Un accordo di lavoro, senza un contratto firmato, pagato mensilmente solo con una fattura. Impegno massimo, anche nel weekend. E’ la tesi a sostegno della causa di lavoro con la quale Maurizio Pascali, ex addetto stampa del Pd di Lecce, ha portato in tribunale due deputati del Partito democratico: Salvatore Capone e Teresa Bellanova, sottosegretaria al Lavoro del governo Renzi. Secondo quanto sostiene Pascali, che ha lavorato per i due parlamentari per oltre tre anni, riceveva 600 euro netti per lavorare tutto il giorno, ma soprattutto al nero. Ilfattoquotidiano.it ha cercato a lungo di avere una versione dei due parlamentari. Come risposta è arrivata una diffida da parte del loro avvocato Fernando Caracuta a “pubblicare notizie palesemente false“.

Secondo quanto spiega l’ex addetto stampa attraverso il racconto della sua legale Maria Lucia Rollo, la collaborazione con Bellanova e Capone è iniziata nel 2010. Comunicati stampa, inviti a conferenze stampa, comunicazioni su iniziative di partito, dichiarazioni dei deputati, prese di posizione della segreteria provinciale del Partito democraticoLecce. Prima le elezioni regionali, poi quelle comunali, poi le primarie di partito e di coalizione. Le caselle di posta elettronica delle redazioni di giornali locali e nazionali ricevono email che partono dall’indirizzo personale di Pascali. A fine mese Pascali, è la sua ricostruzione, emetteva fattura: aveva dovuto aprire una partita Iva e, quindi, dai 1500 euro lordi, doveva sottrarre contributi, tasse e altro. Il risultato, come detto, erano i 600 euro al mese pagati a volte al termine dei 30 giorni, altre dopo 2-3 mesi.
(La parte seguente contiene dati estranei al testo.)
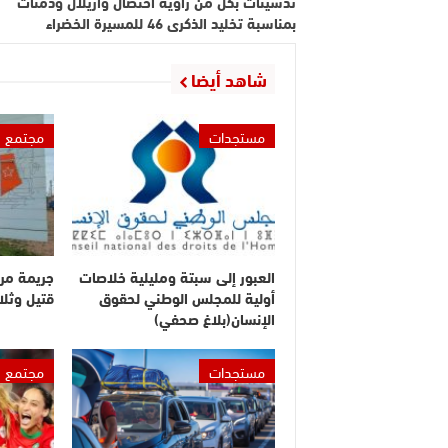
تدشينات بكل من زاوية أحنصال وأزيلال ودمنات
بمناسبة تخليد الذكرى 46 للمسيرة الخضراء
شاهد أيضا
مستجدات
مجتمع
العبور إلى سبتة ومليلية خلاصات
جريمة مر
أولية للمجلس الوطني لحقوق
قتيل وثلا
الإنسان(بلاغ صحفي)
مستجدات
مجتمع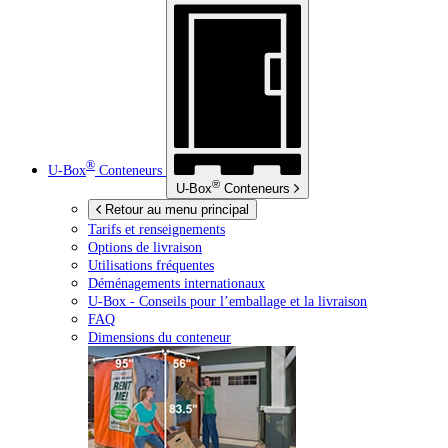
®
U-Box
Conteneurs
®
U-Box
Conteneurs
Retour au menu principal
Tarifs et renseignements
Options de livraison
Utilisations fréquentes
Déménagements internationaux
U-Box -
Conseils pour l’emballage et la livraison
FAQ
Dimensions du conteneur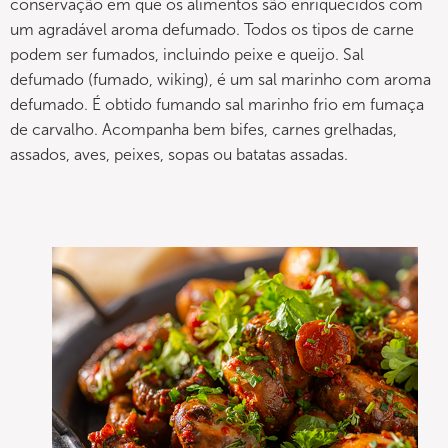
conservação em que os alimentos são enriquecidos com
um agradável aroma defumado. Todos os tipos de carne
podem ser fumados, incluindo peixe e queijo. Sal
defumado (fumado, wiking), é um sal marinho com aroma
defumado. É obtido fumando sal marinho frio em fumaça
de carvalho. Acompanha bem bifes, carnes grelhadas,
assados, aves, peixes, sopas ou batatas assadas.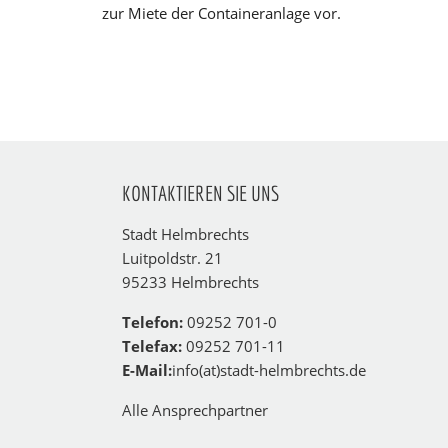
zur Miete der Containeranlage vor.
KONTAKTIEREN SIE UNS
Stadt Helmbrechts
Luitpoldstr. 21
95233 Helmbrechts
Telefon:
09252 701-0
Telefax:
09252 701-11
E-Mail:
info(at)stadt-helmbrechts.de
Alle Ansprechpartner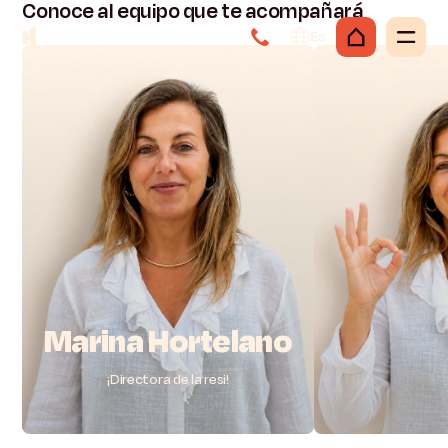
Conoce
al
equipo
que
te
acompañará
Es
Marina
Hortelano
¡Directora de la resi!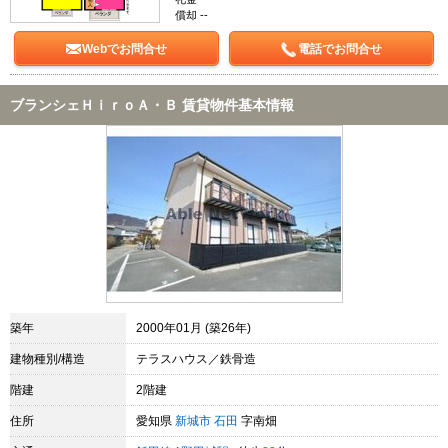
償却 --
Webでお問合せ
電話でお問合せ
ブランシェＨｉｒｏＡ・Ｂ 賃貸物件基本情報
築年
2000年01月 (築26年)
建物種別/構造
テラスハウス／鉄骨造
階建
2階建
住所
愛知県
新城市
石田
字南畑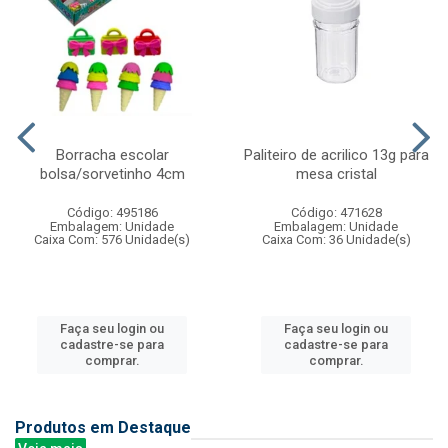
Borracha escolar
Paliteiro de acrilico 13g para
bolsa/sorvetinho 4cm
mesa cristal
Código: 495186
Código: 471628
Embalagem: Unidade
Embalagem: Unidade
Caixa Com: 576 Unidade(s)
Caixa Com: 36 Unidade(s)
Faça seu login ou
Faça seu login ou
cadastre-se para
cadastre-se para
comprar.
comprar.
Produtos em Destaque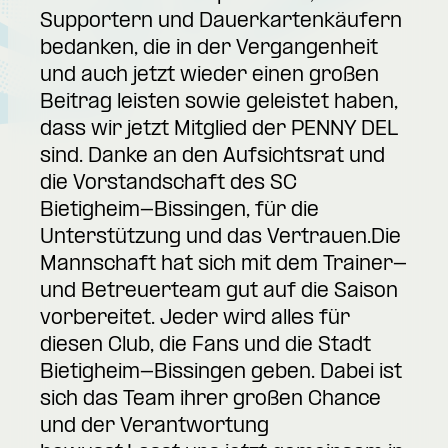
Supportern und Dauerkartenkäufern
bedanken, die in der Vergangenheit
und auch jetzt wieder einen großen
Beitrag leisten sowie geleistet haben,
dass wir jetzt Mitglied der PENNY DEL
sind. Danke an den Aufsichtsrat und
die Vorstandschaft des SC
Bietigheim-Bissingen, für die
Unterstützung und das Vertrauen.Die
Mannschaft hat sich mit dem Trainer-
und Betreuerteam gut auf die Saison
vorbereitet. Jeder wird alles für
diesen Club, die Fans und die Stadt
Bietigheim-Bissingen geben. Dabei ist
sich das Team ihrer großen Chance
und der Verantwortung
Nel 2012 la legge Fornero – di cui la Bellanova fu relatrice in Aula – cambia le regole e stabilisce che le partite Iva, con monocommittenza, sono “finte”. Le strade possibili erano due: o trasformare il contratto (magari a progetto) oppure stabilire un rapporto di lavoro subordinato. Per Pascali, invece, non cambia nulla, racconta. Fino al 2013, quando l’addetto stampa decide di dire basta. L’onorevole Bellanova, al momento di lasciarsi, gli fornisce  però una dichiarazione firmata e scritta su carta intestata della Camera dei Deputati, in cui conferma il lavoro svolto in quegli anni da Pascali, ritenendo la collaborazione “proficua” perché fondata sulla “serietà, puntualità e professionalità con cui ha sempre svolto la sua attività”.

Ma Pascali a quel punto decide di rivendicare i suoi diritti. L’avvocato Rollo tenta prima una conciliazione. “In genere – spiega – si procede così. Tentando il dialogo per giungere ad un accordo pacifico e condiviso. Abbiamo chiesto un incontro al sottosegretario e all’onorevole Capone. Abbiamo incontrato l’avvocato da loro incaricato ma non siamo giunti ad alcuna soluzione”. Il secondo tentativo è stata la conciliazione davanti all’ispettorato provinciale del lavoro. La richiesta avanzata da Pascali, come spiega il suo legale, è il riconoscimento di un rapporto di lavoro subordinato, con contratto nazionale di categoria e con annessa differenza economica non corrisposta fino a quel momento: tfr, contributi, indennità, straordinario eccetera. Ma non solo: l’ex addetto stampa racconta anche che il tesoriere del Pd di Lecce gli ha inviato la parcella per aver curato, in quegli anni, la parte contabile del suo accordo: 15mila euro.

Dalla sua la sottosegretaria Bellanova ha depositato una memoria in cui chiarisce che Pascali era e operava da lavoratore autonomo e che quella nota di merito (scritta sulla carta intestata di Montecitorio) era stata predisposta dallo stesso ex collaboratore, scritta per essere inserita nel curriculum e, quindi, “ottenuta con inganno e con raggiro carpendo la buona fede”. Nella diffida dell’avvocato, invece, non si conosce niente di più nel merito. La nota definisce “incredibile, scorretta sotto tutti i profili e a dir poco colpevolmente fantasiosa” la ricostruzione di Pascali. Per capire chi ha ragione si dovrà aspettare la sentenza del giudice del lavoro.